Auditory Weighting Functions and Frequency-Dependent Effects of Sound in Bottlenose Dolphins (Tursiops Truncatus)
2008
Finneran, James J.
The long term goal of this effort is to develop meaningful auditory weighting functions for marine mammals. These weighting functions would improve assessments of the effects of anthropogenic sound by emphasizing frequencies to which animals are most sensitive and de-emphasizing those to which they are not. The objective of this effort is to develop auditory weighting functions for bottlenose dolphins with normal hearing and high-frequency hearing loss. The weighting functions would be defined by measuring subjective loudness and temporary threshold shift (TTS) as functions of the sound frequency.

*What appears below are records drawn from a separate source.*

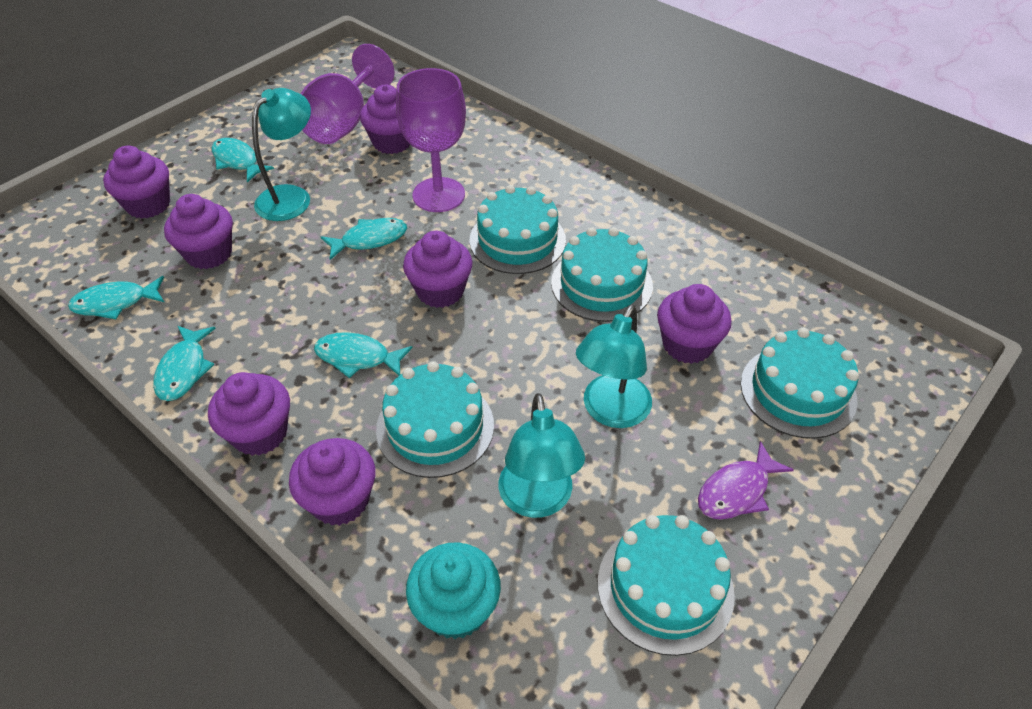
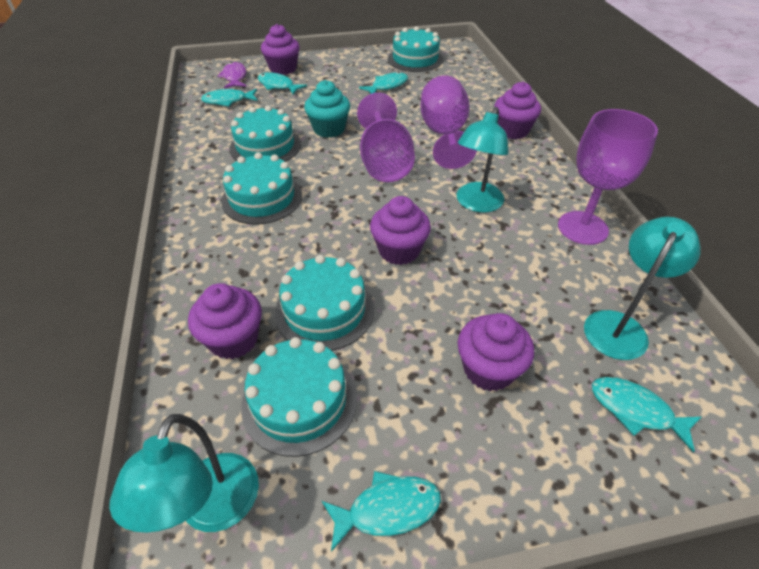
purple cupcake: 7 -> 5
purple goblet: 2 -> 3

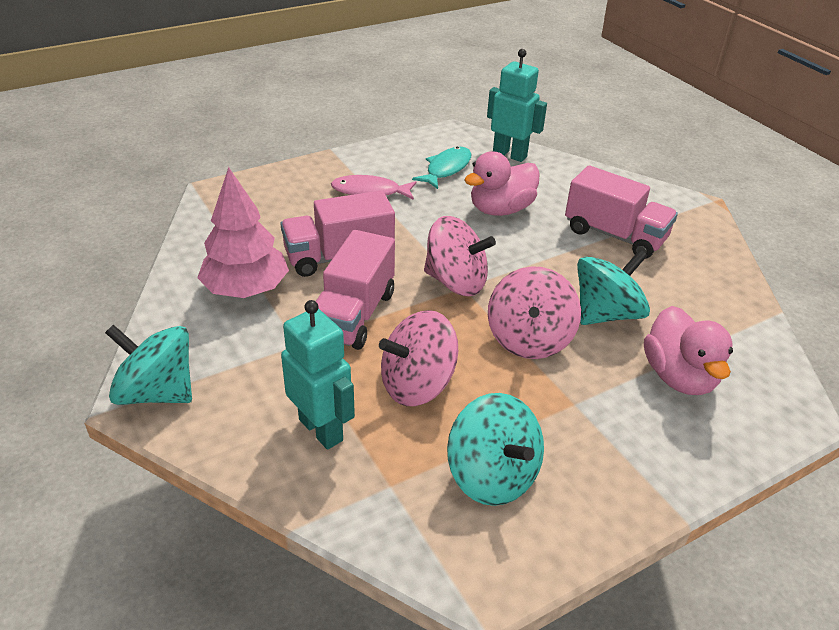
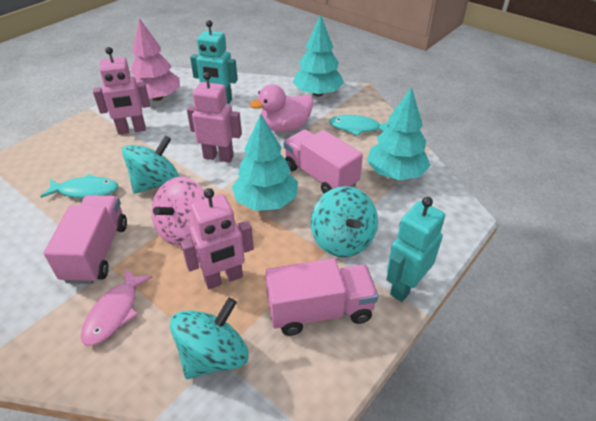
pink duck: 2 -> 1
pink robot: 0 -> 3
pink spinning top: 3 -> 1
turquoise fish: 1 -> 2
turquoise tree: 0 -> 3

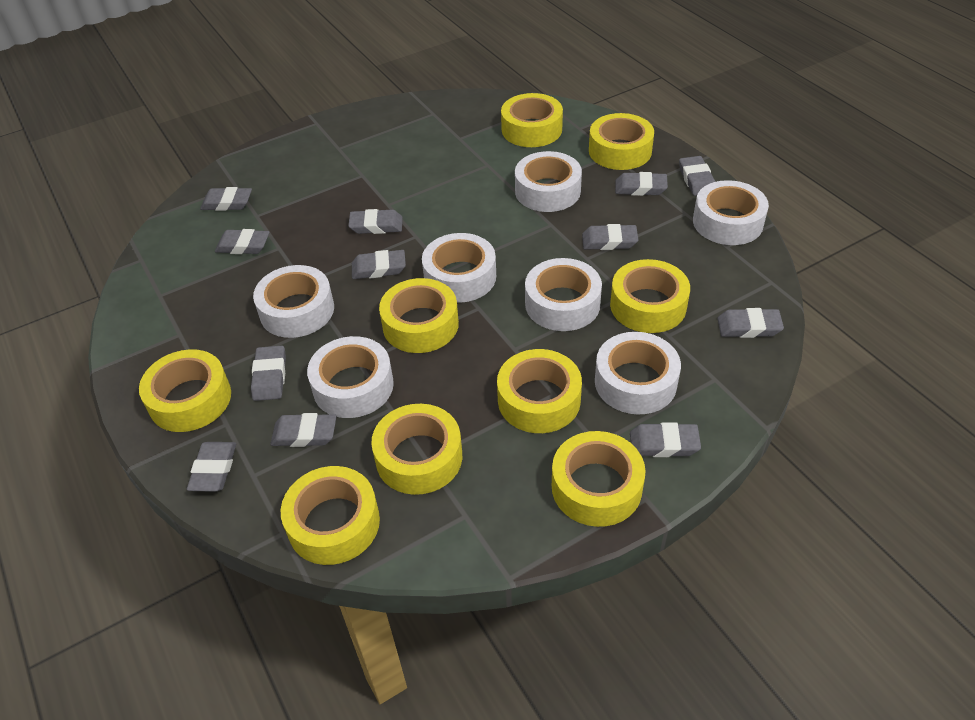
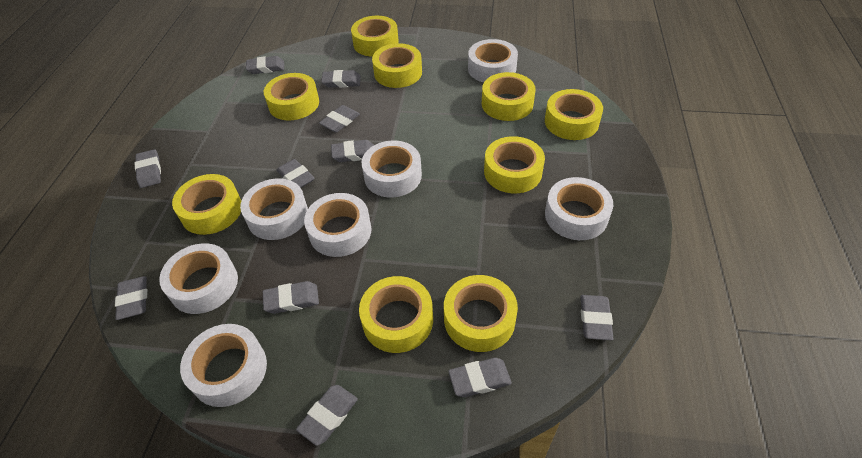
grey eraser: 12 -> 11

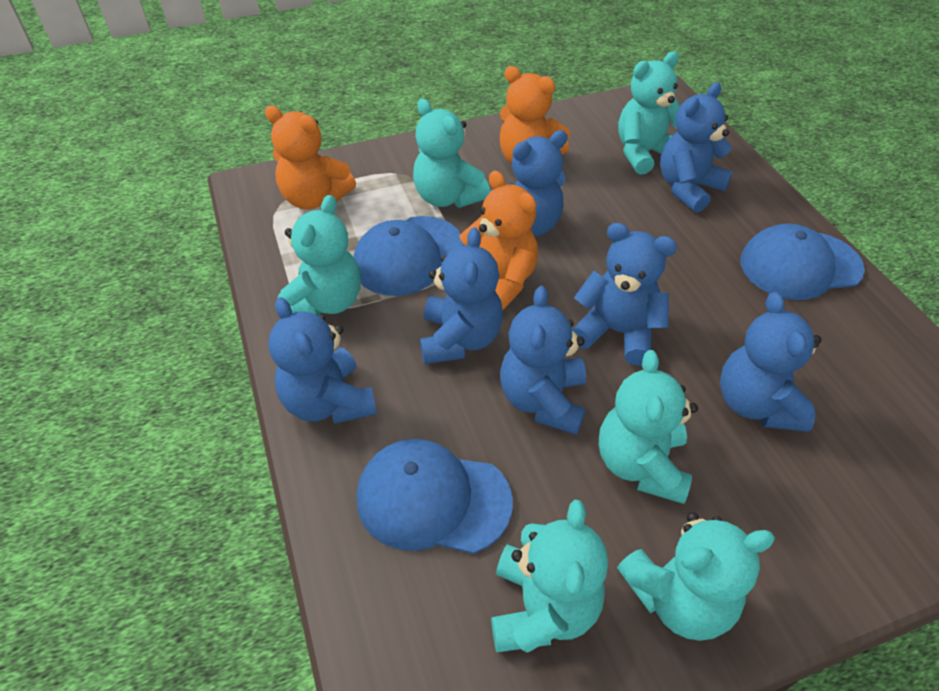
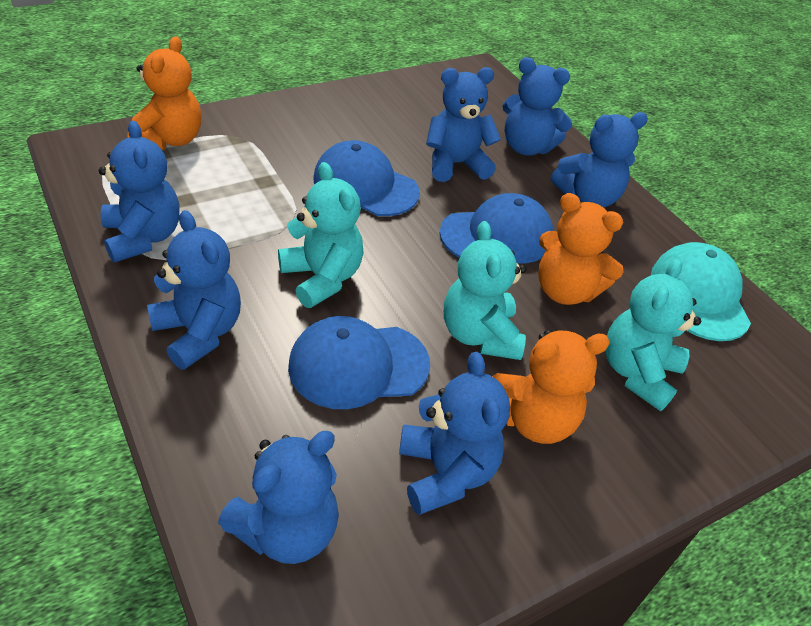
turquoise cap: 0 -> 1
turquoise teddy bear: 6 -> 3

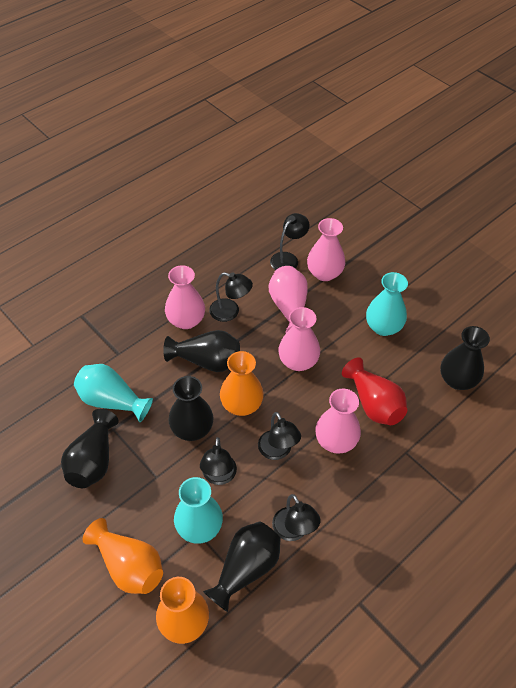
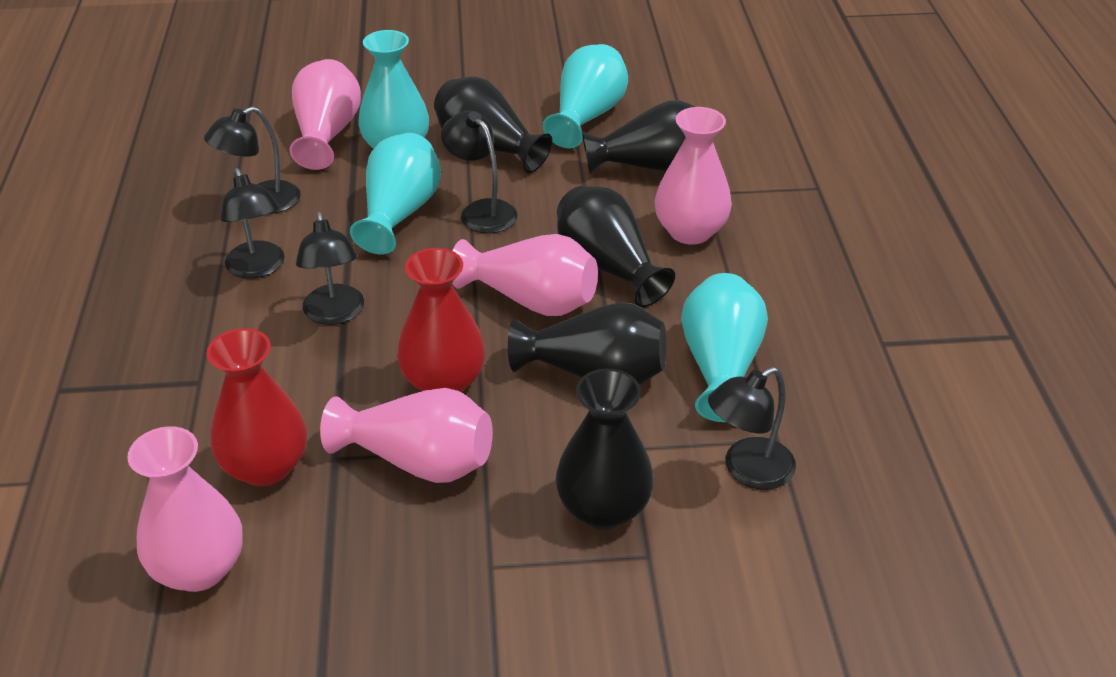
orange vase: 3 -> 0
red vase: 1 -> 2
turquoise vase: 3 -> 4

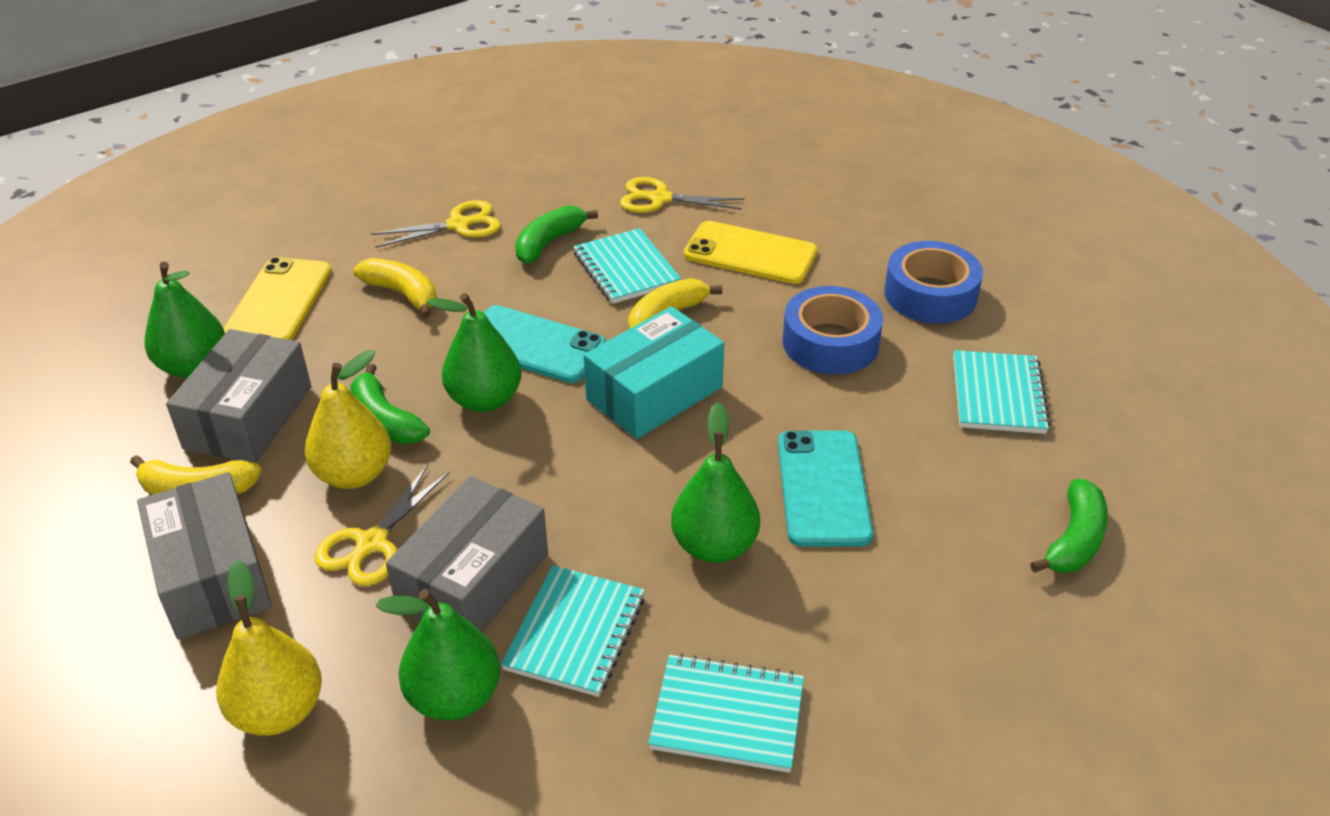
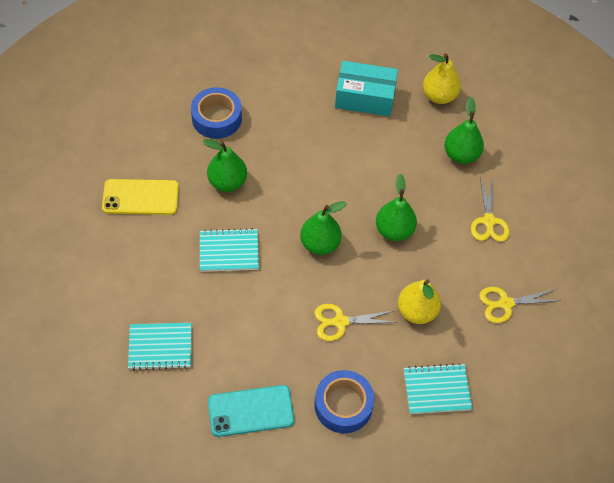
green banana: 3 -> 0
grey box: 3 -> 0
turquoise notebook: 4 -> 3
turquoise phone: 2 -> 1
yellow banana: 3 -> 0
yellow phone: 2 -> 1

The specific objectives for FY08 were to (1) define TTS onset/growth at 3 kHz in a bottlenose dolphin with good high-frequency hearing, (2) train the same dolphin to participate in equal loudness tests, and (3) define TTS-onset at 20 kHz in a second bottlenose dolphin. TTS is defined as the difference between hearing thresholds measured before and after an intense (fatiguing) sound exposure. Hearing thresholds are estimated using either a behavioral response paradigm, where the subject is trained to perform a specific action when it hears a test tone, or an electrophysiological method, where auditory evoked potentials (AEPs) are measured in response to test tones. Behavioral methods developed at the Navy Marine Mammal Program (MMP) allow thresholds to be obtained within four minutes of intense sound exposures. This is accomplished using computer-controlled stimulus presentations, recording acoustic responses emitted by the subject in response to those stimuli, and presenting multiple trials before subject reinforcement. Dolphins typically produce an acoustic response (a whistle) within a few hundred milliseconds of tone onset, allowing a rapid pace of stimulus presentation and fast threshold estimates. A modified up/down descending staircase technique is used to adjust the stimulus level in an adaptive fashion from one trial to the next and bracket the threshold.